Suddenly, you hear signs of life and run toward the sound. Astonishingly, you've come upon a tropical resort. The tiki-bartender remarks that you look thirsty and hands you a drink in a coconut shell. You sit down and watch the band. It's Spliff Kazoo & His Fronds. Welcome to paradise.
The Austin quintet, in their Hawaiian shirts and white polyester pants, plays tropical Western music – think Marty Robbins' exotica phase – interspersed with ludicrous gags. They've trademarked the "slow conga line" – not to be confused with when the titular singer dons a sleep mask and bumbles around blindly while the Fronds play steel guitar standard "Sleep Walk." They call their merch table the "Souvenir Palapa," which has its own jingle, and also spray forth an excessive amount of coconut-scented fog.
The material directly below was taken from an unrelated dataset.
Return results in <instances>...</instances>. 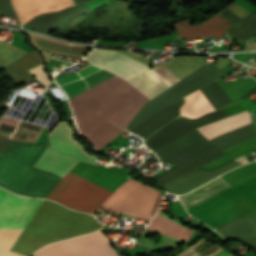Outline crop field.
Listing matches in <instances>:
<instances>
[{"label":"crop field","mask_w":256,"mask_h":256,"mask_svg":"<svg viewBox=\"0 0 256 256\" xmlns=\"http://www.w3.org/2000/svg\"><path fill=\"white\" fill-rule=\"evenodd\" d=\"M143 73L165 90L172 85L152 68ZM145 75L127 81L115 75L68 100L80 132L98 149L124 131L115 124L125 129L144 103L164 91Z\"/></svg>","instance_id":"obj_1"},{"label":"crop field","mask_w":256,"mask_h":256,"mask_svg":"<svg viewBox=\"0 0 256 256\" xmlns=\"http://www.w3.org/2000/svg\"><path fill=\"white\" fill-rule=\"evenodd\" d=\"M110 194L111 192L68 172L47 199L93 214ZM161 197L162 194L156 189L130 178L101 206L149 222Z\"/></svg>","instance_id":"obj_2"},{"label":"crop field","mask_w":256,"mask_h":256,"mask_svg":"<svg viewBox=\"0 0 256 256\" xmlns=\"http://www.w3.org/2000/svg\"><path fill=\"white\" fill-rule=\"evenodd\" d=\"M102 226L90 215L43 200L11 252L30 256L49 243L91 232Z\"/></svg>","instance_id":"obj_3"},{"label":"crop field","mask_w":256,"mask_h":256,"mask_svg":"<svg viewBox=\"0 0 256 256\" xmlns=\"http://www.w3.org/2000/svg\"><path fill=\"white\" fill-rule=\"evenodd\" d=\"M49 143L18 144L0 152V186L46 198L61 177L32 167Z\"/></svg>","instance_id":"obj_4"},{"label":"crop field","mask_w":256,"mask_h":256,"mask_svg":"<svg viewBox=\"0 0 256 256\" xmlns=\"http://www.w3.org/2000/svg\"><path fill=\"white\" fill-rule=\"evenodd\" d=\"M41 200L20 198L0 189V224L30 220ZM26 222L0 225V256H20L8 252Z\"/></svg>","instance_id":"obj_5"},{"label":"crop field","mask_w":256,"mask_h":256,"mask_svg":"<svg viewBox=\"0 0 256 256\" xmlns=\"http://www.w3.org/2000/svg\"><path fill=\"white\" fill-rule=\"evenodd\" d=\"M101 233L97 231L49 244L33 256H117L107 237Z\"/></svg>","instance_id":"obj_6"},{"label":"crop field","mask_w":256,"mask_h":256,"mask_svg":"<svg viewBox=\"0 0 256 256\" xmlns=\"http://www.w3.org/2000/svg\"><path fill=\"white\" fill-rule=\"evenodd\" d=\"M201 135L196 129L154 153L158 156L160 163L178 165L212 145Z\"/></svg>","instance_id":"obj_7"},{"label":"crop field","mask_w":256,"mask_h":256,"mask_svg":"<svg viewBox=\"0 0 256 256\" xmlns=\"http://www.w3.org/2000/svg\"><path fill=\"white\" fill-rule=\"evenodd\" d=\"M82 60L107 69L125 80L150 68L115 51L96 50L93 48Z\"/></svg>","instance_id":"obj_8"},{"label":"crop field","mask_w":256,"mask_h":256,"mask_svg":"<svg viewBox=\"0 0 256 256\" xmlns=\"http://www.w3.org/2000/svg\"><path fill=\"white\" fill-rule=\"evenodd\" d=\"M90 0H74V4L86 3ZM73 0H12L21 24L28 22L39 13L60 11L66 7L73 6Z\"/></svg>","instance_id":"obj_9"},{"label":"crop field","mask_w":256,"mask_h":256,"mask_svg":"<svg viewBox=\"0 0 256 256\" xmlns=\"http://www.w3.org/2000/svg\"><path fill=\"white\" fill-rule=\"evenodd\" d=\"M88 12H90V10L83 4L66 8L61 12L48 13L34 17L31 21L22 26H29L42 33L48 34Z\"/></svg>","instance_id":"obj_10"},{"label":"crop field","mask_w":256,"mask_h":256,"mask_svg":"<svg viewBox=\"0 0 256 256\" xmlns=\"http://www.w3.org/2000/svg\"><path fill=\"white\" fill-rule=\"evenodd\" d=\"M72 134L73 132L66 122H59V124L48 134L51 147L79 160L92 163L96 157L88 155L84 151L82 145L73 140Z\"/></svg>","instance_id":"obj_11"},{"label":"crop field","mask_w":256,"mask_h":256,"mask_svg":"<svg viewBox=\"0 0 256 256\" xmlns=\"http://www.w3.org/2000/svg\"><path fill=\"white\" fill-rule=\"evenodd\" d=\"M231 25L220 15H215L209 20L198 24L194 27L188 22V20L174 24L176 30H180L178 38L188 37V38H197V37H209L215 36L221 38L222 32Z\"/></svg>","instance_id":"obj_12"},{"label":"crop field","mask_w":256,"mask_h":256,"mask_svg":"<svg viewBox=\"0 0 256 256\" xmlns=\"http://www.w3.org/2000/svg\"><path fill=\"white\" fill-rule=\"evenodd\" d=\"M30 38V43L42 52L46 62H48L51 52L81 58L89 46L61 43L41 35L26 33Z\"/></svg>","instance_id":"obj_13"},{"label":"crop field","mask_w":256,"mask_h":256,"mask_svg":"<svg viewBox=\"0 0 256 256\" xmlns=\"http://www.w3.org/2000/svg\"><path fill=\"white\" fill-rule=\"evenodd\" d=\"M184 102L183 98L170 104L169 106L157 111L143 122L129 130L144 139L150 136L153 132L164 126L173 118L179 115V108Z\"/></svg>","instance_id":"obj_14"},{"label":"crop field","mask_w":256,"mask_h":256,"mask_svg":"<svg viewBox=\"0 0 256 256\" xmlns=\"http://www.w3.org/2000/svg\"><path fill=\"white\" fill-rule=\"evenodd\" d=\"M214 145V144H213ZM210 146L177 167L169 170L168 172L162 174L158 179L154 180L159 185L178 177L194 168H199L214 159L226 154L215 146Z\"/></svg>","instance_id":"obj_15"},{"label":"crop field","mask_w":256,"mask_h":256,"mask_svg":"<svg viewBox=\"0 0 256 256\" xmlns=\"http://www.w3.org/2000/svg\"><path fill=\"white\" fill-rule=\"evenodd\" d=\"M217 13L234 25L225 31L231 37L245 41L256 36V10L242 19L226 7Z\"/></svg>","instance_id":"obj_16"},{"label":"crop field","mask_w":256,"mask_h":256,"mask_svg":"<svg viewBox=\"0 0 256 256\" xmlns=\"http://www.w3.org/2000/svg\"><path fill=\"white\" fill-rule=\"evenodd\" d=\"M251 123L250 116L247 111L238 113L227 118L221 119L219 121L213 122L206 126L198 128L200 134H202L208 140L237 129L243 125Z\"/></svg>","instance_id":"obj_17"},{"label":"crop field","mask_w":256,"mask_h":256,"mask_svg":"<svg viewBox=\"0 0 256 256\" xmlns=\"http://www.w3.org/2000/svg\"><path fill=\"white\" fill-rule=\"evenodd\" d=\"M76 163L77 161L69 156L57 153L47 147L34 167L63 177Z\"/></svg>","instance_id":"obj_18"},{"label":"crop field","mask_w":256,"mask_h":256,"mask_svg":"<svg viewBox=\"0 0 256 256\" xmlns=\"http://www.w3.org/2000/svg\"><path fill=\"white\" fill-rule=\"evenodd\" d=\"M229 187L231 186L219 177L201 188L179 197V199L184 204L186 210H189Z\"/></svg>","instance_id":"obj_19"},{"label":"crop field","mask_w":256,"mask_h":256,"mask_svg":"<svg viewBox=\"0 0 256 256\" xmlns=\"http://www.w3.org/2000/svg\"><path fill=\"white\" fill-rule=\"evenodd\" d=\"M43 61L39 55L33 50L30 53L26 54L22 58L13 62L9 66L5 67L9 74L14 80L25 81L33 77L27 70L42 64ZM4 68V70H5ZM5 70L7 76L16 84L19 85L23 82L14 81L8 72Z\"/></svg>","instance_id":"obj_20"},{"label":"crop field","mask_w":256,"mask_h":256,"mask_svg":"<svg viewBox=\"0 0 256 256\" xmlns=\"http://www.w3.org/2000/svg\"><path fill=\"white\" fill-rule=\"evenodd\" d=\"M187 103L182 108V116L198 118L203 114L213 111L214 108L199 90L185 96Z\"/></svg>","instance_id":"obj_21"},{"label":"crop field","mask_w":256,"mask_h":256,"mask_svg":"<svg viewBox=\"0 0 256 256\" xmlns=\"http://www.w3.org/2000/svg\"><path fill=\"white\" fill-rule=\"evenodd\" d=\"M158 217V214H156V216L154 217V219L152 220V222L147 225V229L150 225H152L154 223V221L156 220V218ZM150 229H153V230H157V231H160V232H163V233H167V234H170V235H173V236H176V237H180V238H183L185 239L186 236L189 234L190 230L162 217L159 215V217L157 218V220L155 221V223L149 227ZM192 231L191 233L187 236V238L185 239V241L188 240V238L192 235ZM169 235V236H170ZM172 236V237H173ZM175 237V238H176ZM179 238V239H180ZM182 239V240H183Z\"/></svg>","instance_id":"obj_22"},{"label":"crop field","mask_w":256,"mask_h":256,"mask_svg":"<svg viewBox=\"0 0 256 256\" xmlns=\"http://www.w3.org/2000/svg\"><path fill=\"white\" fill-rule=\"evenodd\" d=\"M27 51L11 46L3 41H0V68L5 67L13 60L19 58Z\"/></svg>","instance_id":"obj_23"},{"label":"crop field","mask_w":256,"mask_h":256,"mask_svg":"<svg viewBox=\"0 0 256 256\" xmlns=\"http://www.w3.org/2000/svg\"><path fill=\"white\" fill-rule=\"evenodd\" d=\"M29 72L35 77L37 78L39 81H41L43 83V85H47L50 82V80L47 78V76L45 75L44 71H43V64L35 67L31 70H29Z\"/></svg>","instance_id":"obj_24"},{"label":"crop field","mask_w":256,"mask_h":256,"mask_svg":"<svg viewBox=\"0 0 256 256\" xmlns=\"http://www.w3.org/2000/svg\"><path fill=\"white\" fill-rule=\"evenodd\" d=\"M0 14L17 18L10 3V0H0Z\"/></svg>","instance_id":"obj_25"},{"label":"crop field","mask_w":256,"mask_h":256,"mask_svg":"<svg viewBox=\"0 0 256 256\" xmlns=\"http://www.w3.org/2000/svg\"><path fill=\"white\" fill-rule=\"evenodd\" d=\"M14 144H17V143L0 136V150L4 149L6 147L12 146Z\"/></svg>","instance_id":"obj_26"},{"label":"crop field","mask_w":256,"mask_h":256,"mask_svg":"<svg viewBox=\"0 0 256 256\" xmlns=\"http://www.w3.org/2000/svg\"><path fill=\"white\" fill-rule=\"evenodd\" d=\"M247 246L251 247L253 250L256 251V238L253 237L248 242L245 243Z\"/></svg>","instance_id":"obj_27"},{"label":"crop field","mask_w":256,"mask_h":256,"mask_svg":"<svg viewBox=\"0 0 256 256\" xmlns=\"http://www.w3.org/2000/svg\"><path fill=\"white\" fill-rule=\"evenodd\" d=\"M234 160H236V161H238V162H240V163H242V164L248 163V161L245 159L244 155H243V156H240V157H238V158H236V159H234Z\"/></svg>","instance_id":"obj_28"}]
</instances>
"A tasteful amount of fog is really boring to me," reasons Mr. Kazoo.
The band – lap steel, bass, guitar, and percussion – plays consummate renditions of island-adjacent classics like "Blue Bayou" and "Tiny Bubbles" with a feel-good flair that the singer insists emanates from genuine appreciation for tropicalized tunes.
"We don't take ourselves seriously, but this is not an ironic band," he states. "We like these songs, we play them the best we can, and we do comedy."